Listed entries START

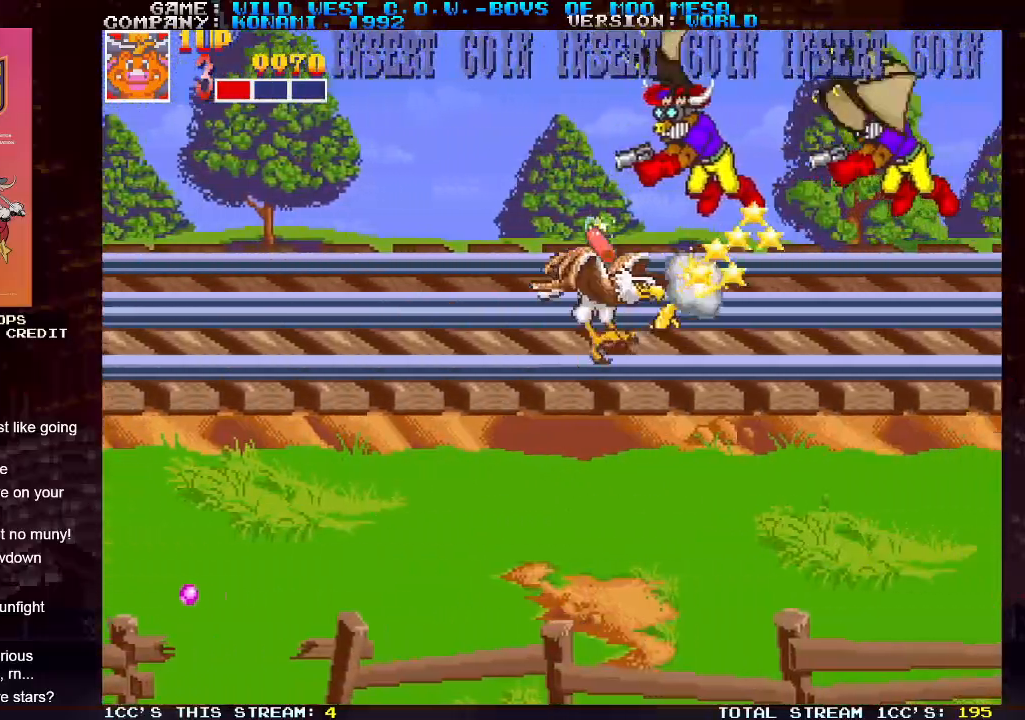
{"dt_ms": 500, "buttons": [], "left_stick": "up-right", "events": [[50, "SQUARE", "up"], [117, "SQUARE", "down"], [150, "SQUARE", "up"], [217, "SQUARE", "down"], [250, "SQUARE", "up"], [317, "SQUARE", "down"], [367, "SQUARE", "up"], [400, "SQUARE", "down"], [450, "SQUARE", "up"]]}
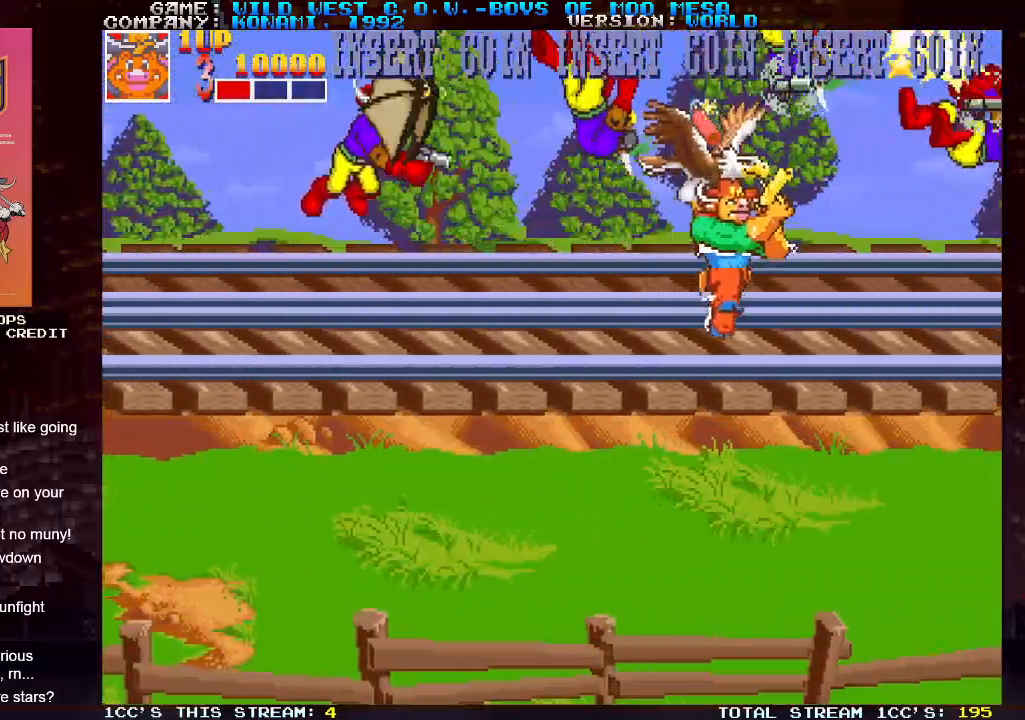
{"dt_ms": 500, "buttons": [], "left_stick": "down-left", "events": [[17, "SQUARE", "down"], [67, "SQUARE", "up"], [83, "left_stick", "right"], [100, "SQUARE", "down"], [150, "SQUARE", "up"], [233, "SQUARE", "down"], [267, "SQUARE", "up"], [300, "SQUARE", "down"], [350, "SQUARE", "up"], [350, "left_stick", "down"], [433, "left_stick", "down-left"]]}
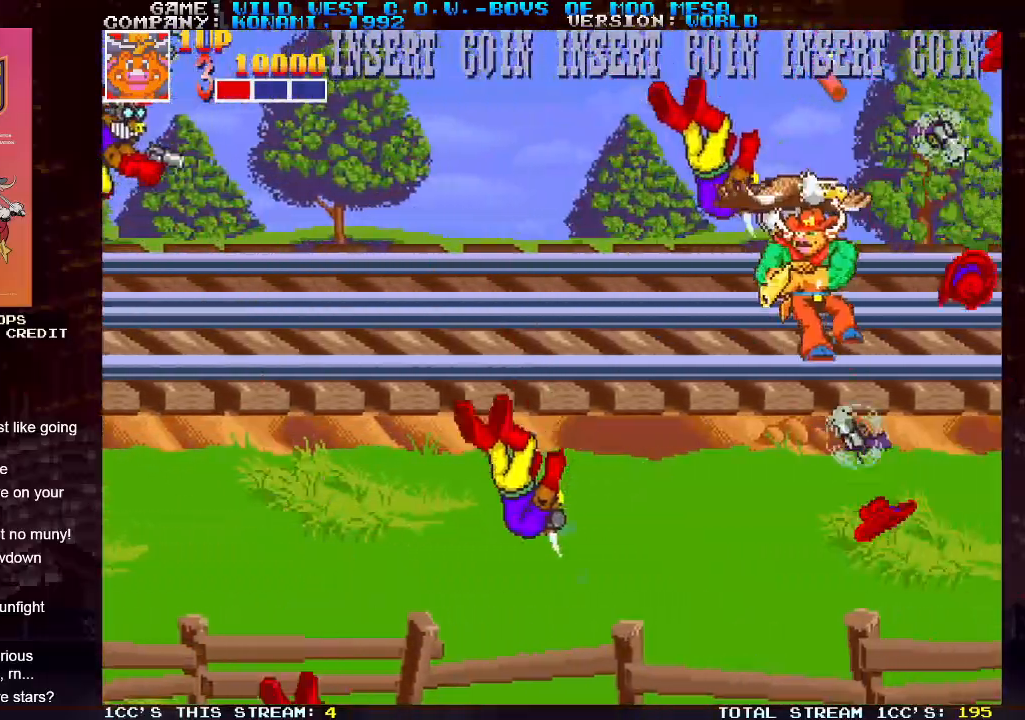
{"dt_ms": 500, "buttons": [], "left_stick": "left", "events": [[500, "left_stick", "left"]]}
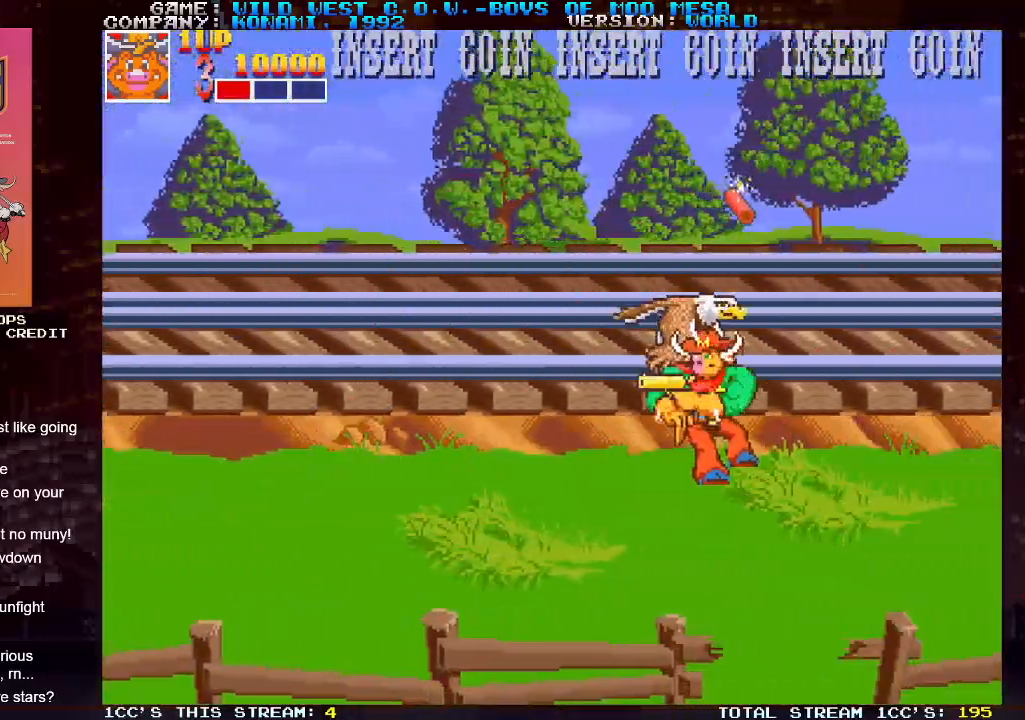
{"dt_ms": 500, "buttons": [], "left_stick": "left", "events": [[183, "SQUARE", "down"], [250, "SQUARE", "up"]]}
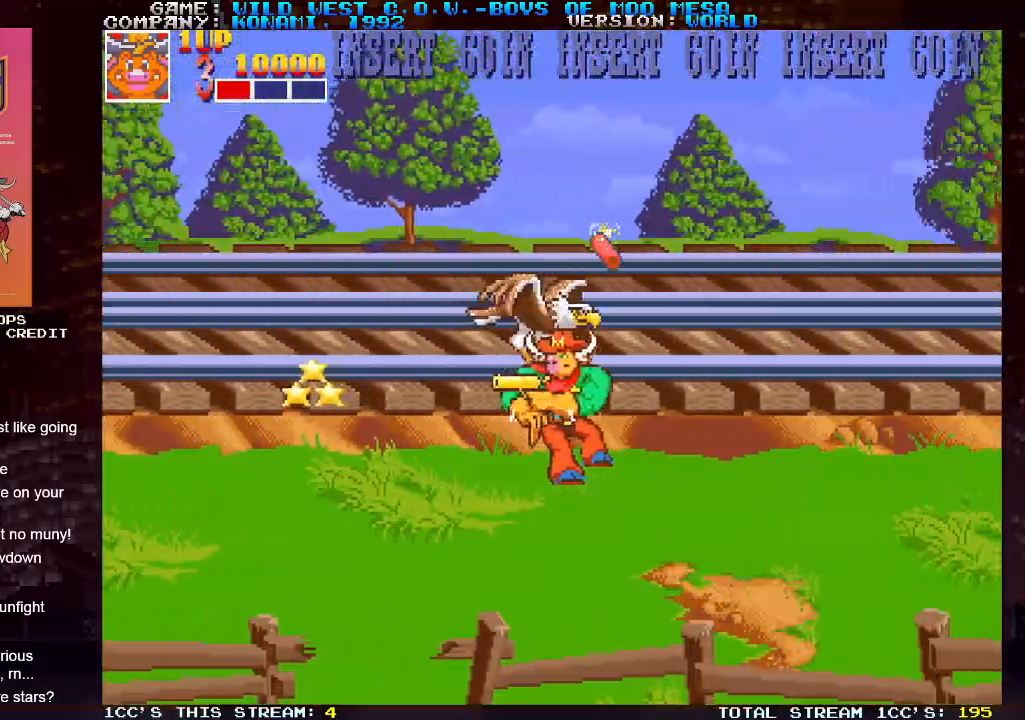
{"dt_ms": 500, "buttons": [], "left_stick": "center", "events": [[133, "left_stick", "center"], [383, "SQUARE", "down"], [467, "SQUARE", "up"]]}
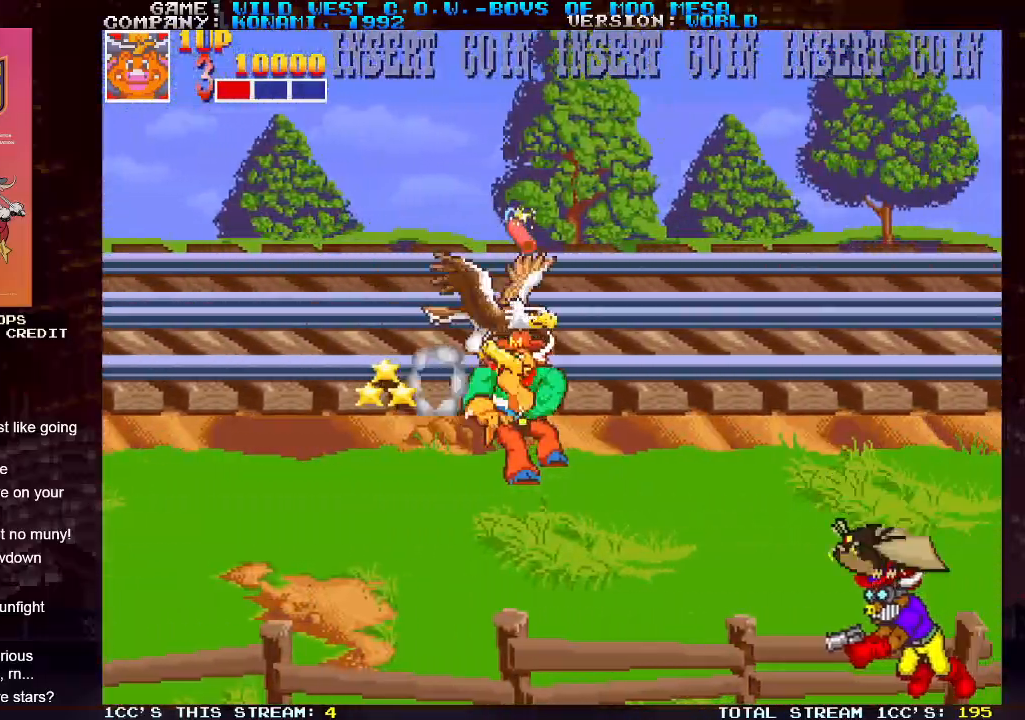
{"dt_ms": 1000, "buttons": [], "left_stick": "down-right"}
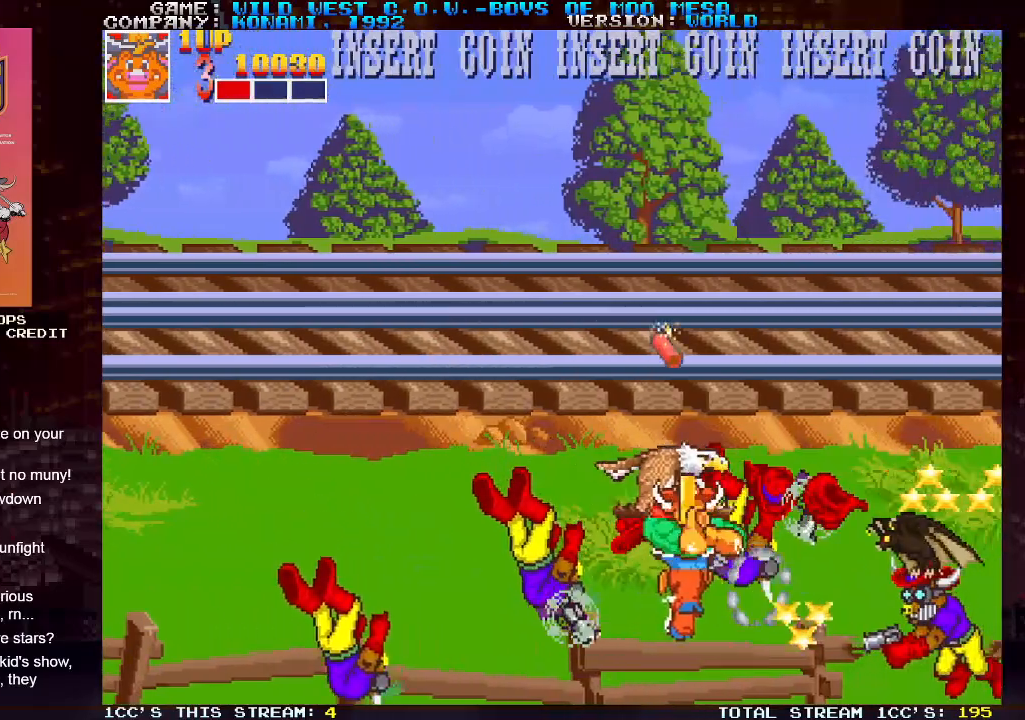
{"dt_ms": 500, "buttons": [], "left_stick": "up-left", "events": [[33, "SQUARE", "down"], [83, "SQUARE", "up"], [133, "SQUARE", "down"], [183, "SQUARE", "up"], [217, "SQUARE", "down"], [217, "left_stick", "center"], [267, "SQUARE", "up"], [267, "left_stick", "left"], [350, "left_stick", "up-left"]]}
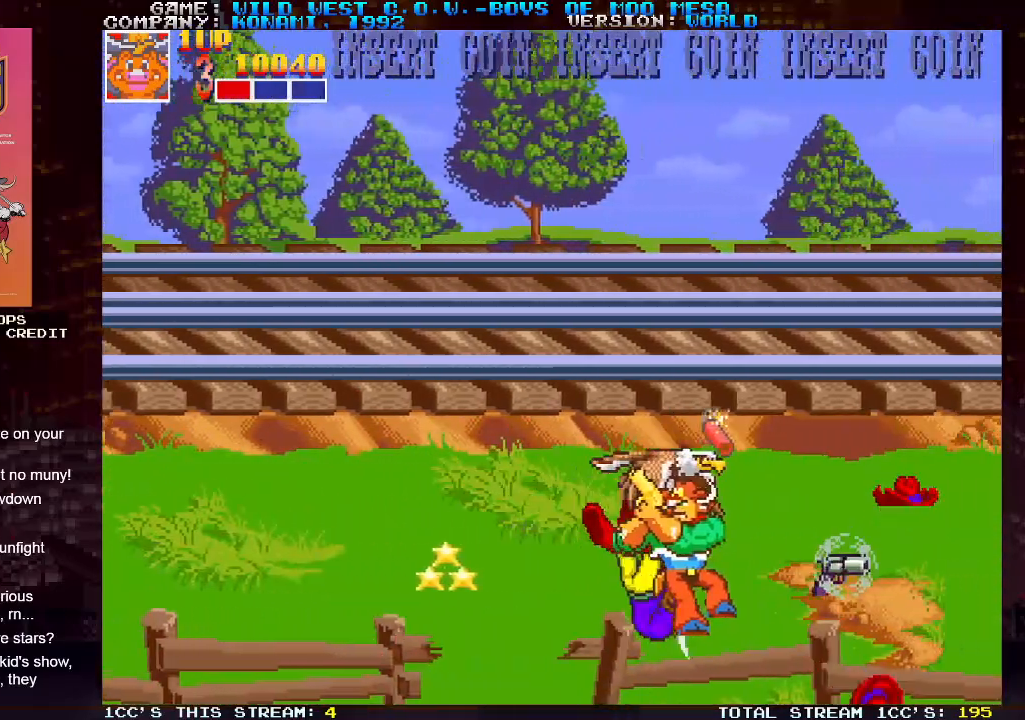
{"dt_ms": 500, "buttons": [], "left_stick": "up-left", "events": []}
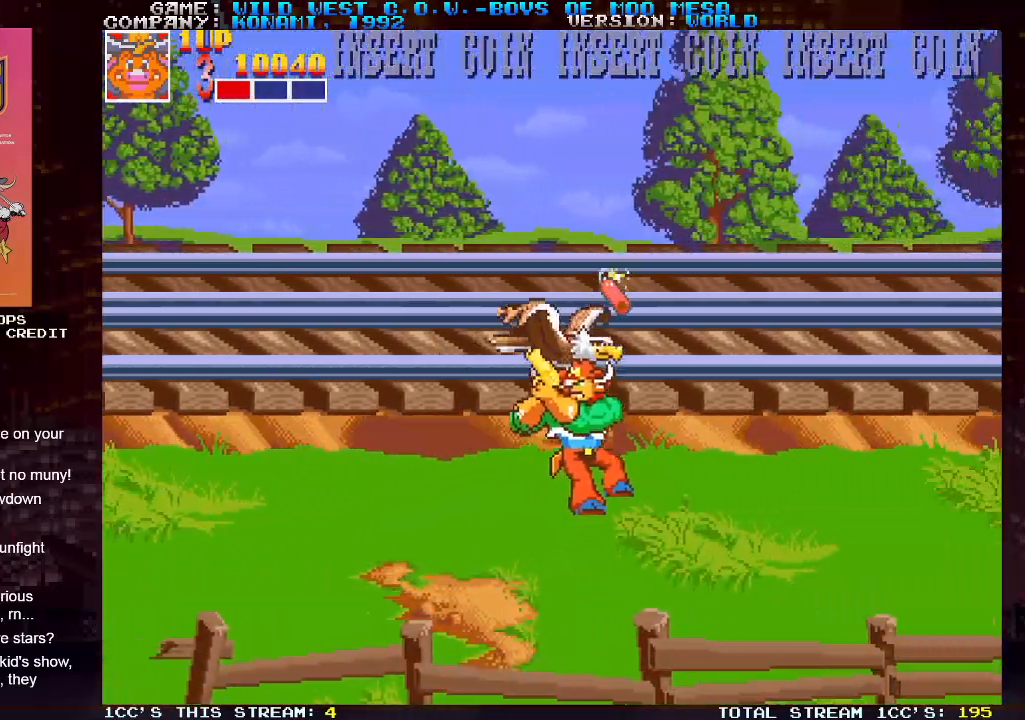
{"dt_ms": 500, "buttons": [], "left_stick": "up-left", "events": []}
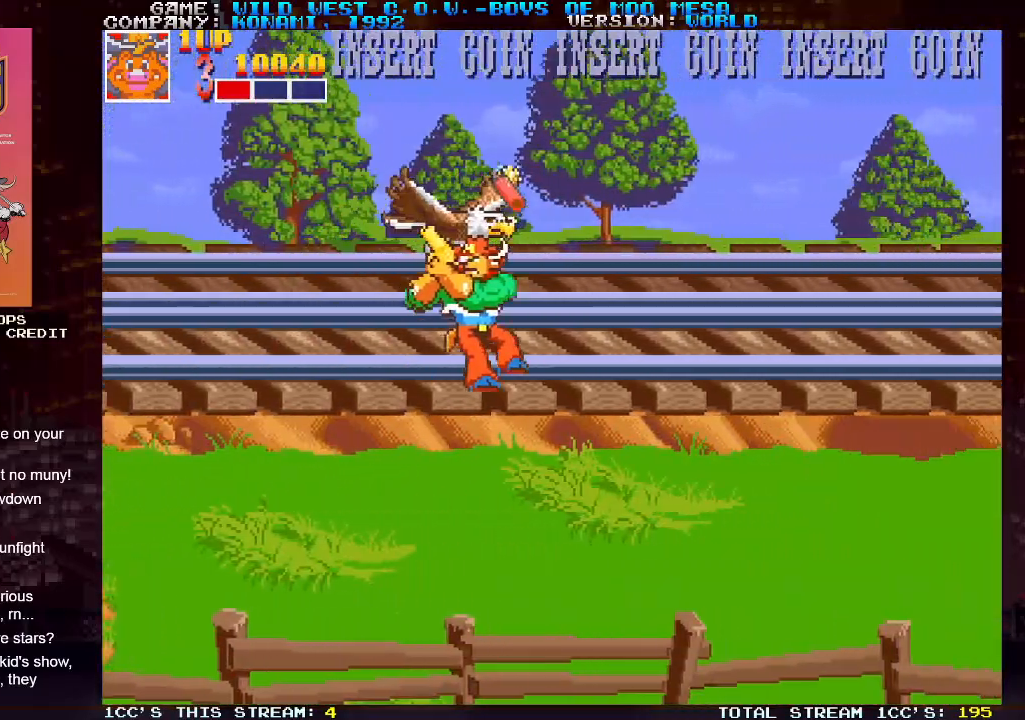
{"dt_ms": 500, "buttons": ["SQUARE"], "left_stick": "center", "events": [[367, "left_stick", "right"], [400, "SQUARE", "down"], [450, "SQUARE", "up"], [500, "SQUARE", "down"], [500, "left_stick", "center"]]}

Listed entries END

Only a number is wanted here: how many lines in the data above include the string "center"?

3